The expected result is the full listing, retyped exactly, without a single picture.

### Recorded information
◆ ◆ ◆ ◆

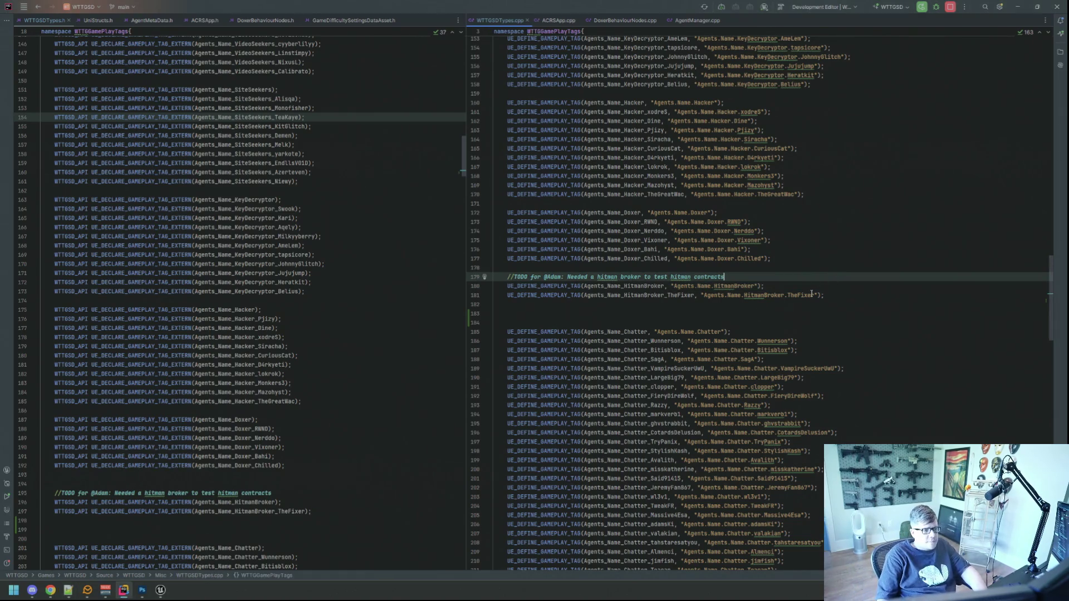
{"action": "scroll", "coordinate": [428, 293], "scroll_direction": "down", "scroll_amount": 6}
{"action": "left_click", "coordinate": [359, 336]}
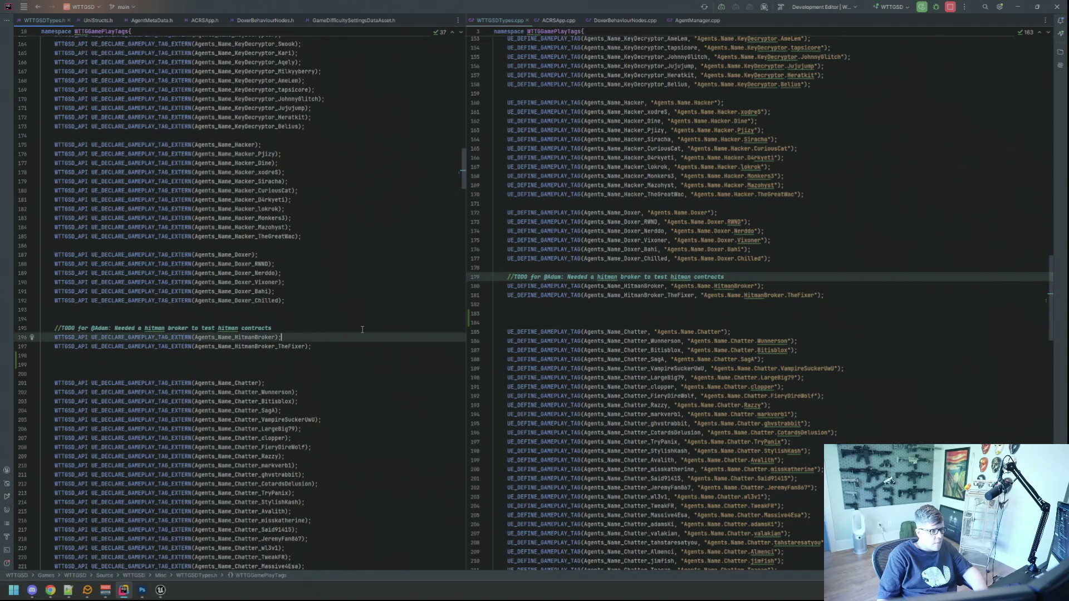
{"action": "key", "text": "Return"}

◆ ◆ ◆ ◆

### Result of this exercise
{"action": "scroll", "coordinate": [428, 293], "scroll_direction": "down", "scroll_amount": 6}
{"action": "left_click", "coordinate": [359, 336]}
{"action": "key", "text": "Return"}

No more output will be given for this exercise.